[Camera intrinsics data]
Content starts

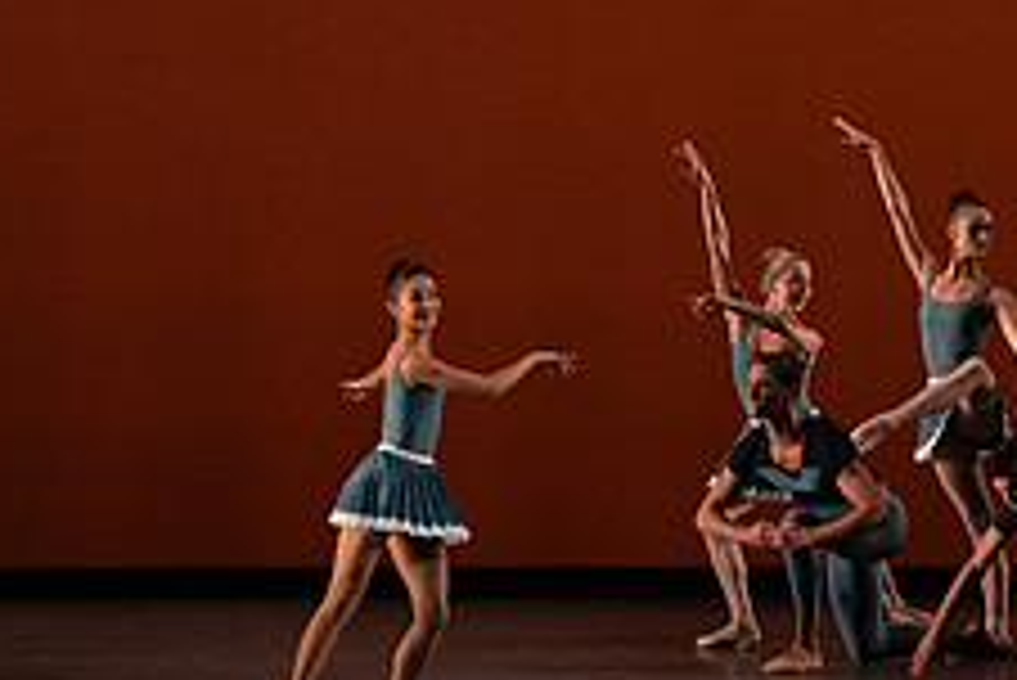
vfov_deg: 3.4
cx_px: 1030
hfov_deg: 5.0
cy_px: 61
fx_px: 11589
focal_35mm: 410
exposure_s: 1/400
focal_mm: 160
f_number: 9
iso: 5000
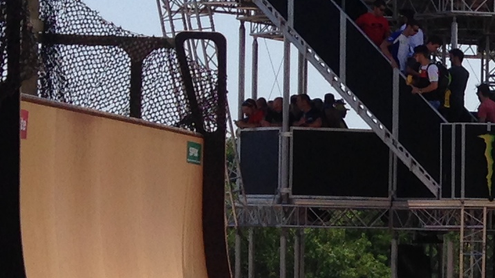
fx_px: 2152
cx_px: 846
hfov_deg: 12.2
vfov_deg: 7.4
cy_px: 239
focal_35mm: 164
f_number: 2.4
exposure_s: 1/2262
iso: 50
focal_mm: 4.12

Content ends

_EXERCISE REQUIREMENTS_. Output the entries verbatim but drop the images.

_TASK RESULT_.
vfov_deg: 3.4
cx_px: 1030
hfov_deg: 5.0
cy_px: 61
fx_px: 11589
focal_35mm: 410
exposure_s: 1/400
focal_mm: 160
f_number: 9
iso: 5000
fx_px: 2152
cx_px: 846
hfov_deg: 12.2
vfov_deg: 7.4
cy_px: 239
focal_35mm: 164
f_number: 2.4
exposure_s: 1/2262
iso: 50
focal_mm: 4.12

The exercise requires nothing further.